"When we just target the individual behaviours,
we're neglecting to look at these systemic factors."
Em
entrevista ao sítio na internet da Upstream: Institute for a Healthy Society,
organização sem fins lucrativos, com sede no Canadá, Denis Raphael Professor de
Health Policy and Management at York University em Toronto, investigador na
área dos determinantes sociais da saúde e editor dos “Canadian Facts” chama à atenção
para importância de uma abordagem sistémica centrada nos determinantes sociais
da saúde, recusando a abordagem centrada nos estilos de vida "When we just
target the individual behaviours, we're neglecting to look at these systemic
factors."
Ao longo da
entrevista o Professor Denis Raphael, fala sobre os determinantes sociais da
saúde, defendendo uma abordagem sistémica uma vez que o enfoque numa abordagem
centrada nos estilos de vida apenas representam, na melhor das hipóteses 10 a
15% da variação dos resultados em saúde.
“What they should be doing is recognizing, as Randolph
Virchow pointed out, that medicine is actually a political activity, and that
certainly, all things considered, you don't want people, if they have some
control, to smoke. We much prefer that people have a balanced diet, and
certainly all things considered, we'd want people to be more active than less
active, but these factors themselves play a rather small role in health
outcomes.
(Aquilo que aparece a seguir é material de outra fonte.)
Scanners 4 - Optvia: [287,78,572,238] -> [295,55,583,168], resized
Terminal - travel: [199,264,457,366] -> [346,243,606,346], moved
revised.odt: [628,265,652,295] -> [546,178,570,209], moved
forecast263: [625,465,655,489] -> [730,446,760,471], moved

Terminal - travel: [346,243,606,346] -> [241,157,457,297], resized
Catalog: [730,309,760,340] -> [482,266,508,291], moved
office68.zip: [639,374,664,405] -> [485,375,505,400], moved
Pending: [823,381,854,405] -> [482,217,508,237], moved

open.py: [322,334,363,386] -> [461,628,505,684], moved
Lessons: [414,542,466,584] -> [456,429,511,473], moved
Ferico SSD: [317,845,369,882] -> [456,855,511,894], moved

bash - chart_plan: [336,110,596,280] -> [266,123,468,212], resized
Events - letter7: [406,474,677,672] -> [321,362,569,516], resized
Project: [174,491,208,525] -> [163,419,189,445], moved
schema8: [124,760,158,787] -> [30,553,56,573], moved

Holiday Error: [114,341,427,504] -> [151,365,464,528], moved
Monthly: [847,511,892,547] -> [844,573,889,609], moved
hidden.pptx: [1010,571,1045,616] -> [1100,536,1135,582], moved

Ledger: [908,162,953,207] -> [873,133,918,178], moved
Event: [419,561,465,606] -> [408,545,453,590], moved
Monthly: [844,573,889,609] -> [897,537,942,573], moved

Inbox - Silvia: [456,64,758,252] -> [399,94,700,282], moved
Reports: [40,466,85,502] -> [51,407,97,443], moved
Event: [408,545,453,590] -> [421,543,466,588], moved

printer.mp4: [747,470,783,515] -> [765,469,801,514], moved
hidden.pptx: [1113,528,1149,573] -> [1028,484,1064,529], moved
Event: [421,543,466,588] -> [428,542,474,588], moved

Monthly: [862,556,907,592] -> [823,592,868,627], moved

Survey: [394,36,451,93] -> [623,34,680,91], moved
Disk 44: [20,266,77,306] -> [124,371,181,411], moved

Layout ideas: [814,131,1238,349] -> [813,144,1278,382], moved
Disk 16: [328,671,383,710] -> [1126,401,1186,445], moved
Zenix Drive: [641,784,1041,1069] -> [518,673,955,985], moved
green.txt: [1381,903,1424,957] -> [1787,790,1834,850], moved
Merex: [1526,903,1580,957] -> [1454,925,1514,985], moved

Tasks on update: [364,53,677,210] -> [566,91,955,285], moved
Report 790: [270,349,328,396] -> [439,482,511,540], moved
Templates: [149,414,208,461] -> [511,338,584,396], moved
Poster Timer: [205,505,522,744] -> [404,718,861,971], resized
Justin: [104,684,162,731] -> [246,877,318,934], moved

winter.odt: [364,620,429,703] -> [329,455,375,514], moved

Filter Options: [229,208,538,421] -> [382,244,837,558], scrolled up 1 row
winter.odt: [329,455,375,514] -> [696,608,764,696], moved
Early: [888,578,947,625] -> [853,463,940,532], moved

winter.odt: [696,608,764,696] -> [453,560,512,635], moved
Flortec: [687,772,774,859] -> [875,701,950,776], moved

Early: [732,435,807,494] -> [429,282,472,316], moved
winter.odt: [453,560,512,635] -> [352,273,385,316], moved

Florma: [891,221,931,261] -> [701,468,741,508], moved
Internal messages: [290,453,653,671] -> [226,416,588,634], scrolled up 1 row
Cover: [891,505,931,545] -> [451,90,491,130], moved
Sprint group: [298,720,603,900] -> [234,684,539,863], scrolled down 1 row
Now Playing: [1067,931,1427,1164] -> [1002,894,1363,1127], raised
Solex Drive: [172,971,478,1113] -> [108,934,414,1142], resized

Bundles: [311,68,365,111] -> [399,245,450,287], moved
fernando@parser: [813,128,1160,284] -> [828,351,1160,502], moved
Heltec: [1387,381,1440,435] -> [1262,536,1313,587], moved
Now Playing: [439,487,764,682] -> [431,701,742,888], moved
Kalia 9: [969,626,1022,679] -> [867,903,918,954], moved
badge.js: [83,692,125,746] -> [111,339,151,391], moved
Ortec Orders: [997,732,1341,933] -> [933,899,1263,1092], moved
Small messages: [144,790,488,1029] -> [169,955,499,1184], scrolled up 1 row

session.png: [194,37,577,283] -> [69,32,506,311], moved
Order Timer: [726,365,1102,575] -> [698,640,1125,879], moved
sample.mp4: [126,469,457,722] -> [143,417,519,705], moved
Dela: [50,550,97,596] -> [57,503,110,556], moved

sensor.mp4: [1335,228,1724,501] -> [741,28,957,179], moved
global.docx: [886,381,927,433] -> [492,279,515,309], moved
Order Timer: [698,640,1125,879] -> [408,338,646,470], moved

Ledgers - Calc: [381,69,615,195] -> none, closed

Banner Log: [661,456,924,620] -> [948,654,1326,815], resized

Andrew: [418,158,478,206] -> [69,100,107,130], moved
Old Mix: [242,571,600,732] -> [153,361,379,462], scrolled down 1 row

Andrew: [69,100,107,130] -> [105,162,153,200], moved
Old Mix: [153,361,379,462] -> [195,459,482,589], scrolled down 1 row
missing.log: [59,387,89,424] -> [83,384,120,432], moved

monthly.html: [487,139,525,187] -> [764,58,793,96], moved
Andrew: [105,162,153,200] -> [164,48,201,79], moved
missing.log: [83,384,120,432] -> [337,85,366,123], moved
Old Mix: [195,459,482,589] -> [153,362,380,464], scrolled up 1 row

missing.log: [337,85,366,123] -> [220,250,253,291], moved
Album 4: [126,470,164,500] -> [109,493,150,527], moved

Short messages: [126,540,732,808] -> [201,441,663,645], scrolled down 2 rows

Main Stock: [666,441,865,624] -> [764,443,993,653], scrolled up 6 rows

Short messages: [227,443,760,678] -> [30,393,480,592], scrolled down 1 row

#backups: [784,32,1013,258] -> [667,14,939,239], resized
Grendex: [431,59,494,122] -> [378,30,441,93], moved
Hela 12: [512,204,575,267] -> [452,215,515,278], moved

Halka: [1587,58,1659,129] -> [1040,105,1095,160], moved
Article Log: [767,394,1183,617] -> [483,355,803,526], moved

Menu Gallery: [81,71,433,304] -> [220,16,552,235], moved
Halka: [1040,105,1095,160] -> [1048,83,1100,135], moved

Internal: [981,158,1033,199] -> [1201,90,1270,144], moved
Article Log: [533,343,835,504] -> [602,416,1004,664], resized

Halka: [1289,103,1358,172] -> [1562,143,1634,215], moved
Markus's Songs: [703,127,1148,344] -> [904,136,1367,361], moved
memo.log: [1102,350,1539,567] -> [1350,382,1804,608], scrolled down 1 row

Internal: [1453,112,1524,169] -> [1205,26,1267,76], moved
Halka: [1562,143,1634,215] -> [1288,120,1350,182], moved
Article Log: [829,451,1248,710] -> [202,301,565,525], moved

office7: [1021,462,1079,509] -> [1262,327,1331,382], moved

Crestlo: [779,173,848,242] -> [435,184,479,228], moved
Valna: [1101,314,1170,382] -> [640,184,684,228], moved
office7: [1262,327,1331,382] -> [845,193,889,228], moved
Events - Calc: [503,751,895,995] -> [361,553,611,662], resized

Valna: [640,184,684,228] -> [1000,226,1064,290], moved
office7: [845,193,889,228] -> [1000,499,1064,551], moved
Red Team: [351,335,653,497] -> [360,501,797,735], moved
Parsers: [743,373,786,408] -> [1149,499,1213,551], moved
The danger to all of this is that what it does is diverts attention
from these far more important issues of living and working conditions. Also, the evidence that these so-called lifestyle
approaches will actually improve the health of the most vulnerable is
completely lacking.
What
actually happens, with all this attention to the so-called lifestyle approach,
all it really does is actually increase health inequalities, because the people
that are in the best condition to actually make these changes in their lives
are already the ones that are going to live longer anyway, and it's an insidious process whereby even when
governmental and other agencies recognize the broader determinants of health,
what they do is in their practical recommendations they drift, such that the
term "lifestyle drift" has come to refer to the tendency of all of
these public health, health agencies and governmental agencies, to rather than
raise the issues of income and democracy and political control and power, they
end up ignoring all of those and telling and implying that the causes of
disease and illness are people's adverse behaviours.”